Velocity: The Best of Apples and Snakes

Black Spring Press/Arts Council

Cover of Velocity

The year 2003 is the twenty first anniversary of Apples and Snakes, the platform of poetry which is meant to be popular, relevant, cross-cultural and accessible to the widest possible range of people. Later, the organisation's word poetry was replaced by a more appropriate synonym for performance poetry - spoken word.

The anthology Velocity has the aim to transfer mainly performance poetry into the world of written. Now, here is where the problems begin. So much of performance poetry is written only for performance by a particular person (usually the writers themselves), so it seldom stands up on page. When written, many poems of such kind lose it's impact, the delivery and purpose. However, it must be said that Velocity contains works of poets who are strong both on page and as performers. This surely is something that has to be commended.

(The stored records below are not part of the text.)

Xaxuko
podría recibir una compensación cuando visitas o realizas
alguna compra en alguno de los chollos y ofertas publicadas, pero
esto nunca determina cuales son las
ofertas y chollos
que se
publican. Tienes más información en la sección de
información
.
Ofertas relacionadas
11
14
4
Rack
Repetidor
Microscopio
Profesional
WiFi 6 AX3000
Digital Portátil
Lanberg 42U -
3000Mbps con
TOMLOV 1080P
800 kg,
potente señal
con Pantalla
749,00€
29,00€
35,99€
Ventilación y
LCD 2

Luckily, the twenty one years of Apples and Snakes has seen an incredible amount of talent, so that this anthology offers a whole wide spectrum of various poets with completely different styles, from conservative rhymed poems, to modern innovative and contemporary forms.

Velocity contains works of proven poets, whose work is expected to represent a template for contemporary verse. Michael Donaghy gives us Southwesternmost and Exile's End, his talented and precise work which never fails to impress.

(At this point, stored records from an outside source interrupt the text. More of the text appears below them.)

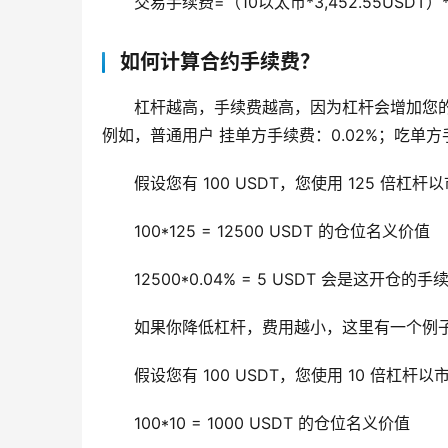
交易手续费=（10以太币*3,452.55USDT）*0
如何计算合约手续费？
杠杆越高，手续费越高，因为杠杆会增加您
例如，普通用户 挂单方手续费：0.02%；吃单方手
假设您有 100 USDT，您使用 125 倍杠杆
100*125 = 12500 USDT 的仓位名义价值
12500*0.04% = 5 USDT 会是这开仓的手续
如果你降低杠杆，费用越小，这里有一个例子
假设您有 100 USDT，您使用 10 倍杠杆以
100*10 = 1000 USDT 的仓位名义价值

Mimi Khalvati is in there, Roger McGough, Brian Pattern, Grace Nichols et al, but Velocity furthermore rewards us by giving us an opportunity to read younger talents, that are dominating London's Performance Poetry scene, but whose work stands strong and proud when written down. How can anyone fail to feel deepest emotions after reading Zena Edwards' Blankets and Roses, or Jacob Sam-La Rose's Bone, or Aoife Mannix's Only the Essentials. These three are probably best examples how poetry can reach highest effectiveness both when performed and read straight from the page.

The writer of these lines has been auspicious enough to witness the wonderful birthday party of Apples and Snakes, where many poets from this anthology read their work on the same stage where A&S organised their first reading, exactly 21 years ago. The versatility and the offering of talent in this way can only be achieved by good old Apples and Snakes. Hats off!

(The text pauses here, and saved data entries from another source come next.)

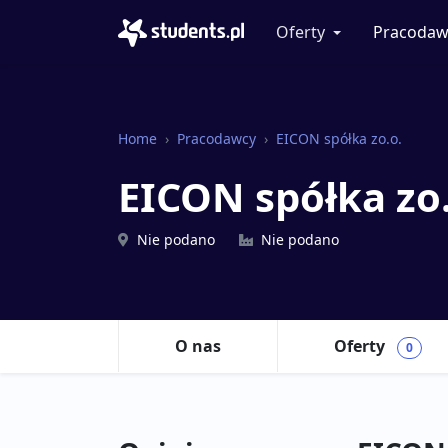
Oferty
Pracodaw
Home
Pracodawcy
EICON spółka zo.o.
EICON spółka zo
Nie podano
Nie podano
O nas
Oferty
0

Conversely, there are verses in this anthology written by well established poets who fail to impress at all and whose work is completely over shadowed by younger newcomers.

Michael Horovitz's poem Some Poets are Politicians is lacking inspiration and inventiveness. Same goes for Billy Childish's tediously repetitive We Have War Because We Love War (when will the unimaginative preaching end?), that has an atrocious form. How can anyone really wish to see totally pointless and talentless childish drawings by John Hegley? And poets that dub themselves pseudonyms such as "Nicholas Urbanspirit Makoha", "Thom the World Poet" and "Mr. Social Control" are definitely suspicious.

Fortunately, Velocity brings us new aptitudes, new hopes and bright forms, reminding audiences that the twenty one years of Apples and Snakes was a well worthwhile, damn useful and productive period of offering young talents opportunities to display their poetic know-how and to strengthen their confidence and wish to write and produce great pieces of poetry. Well done Apples and Snakes. See you in another twenty one years.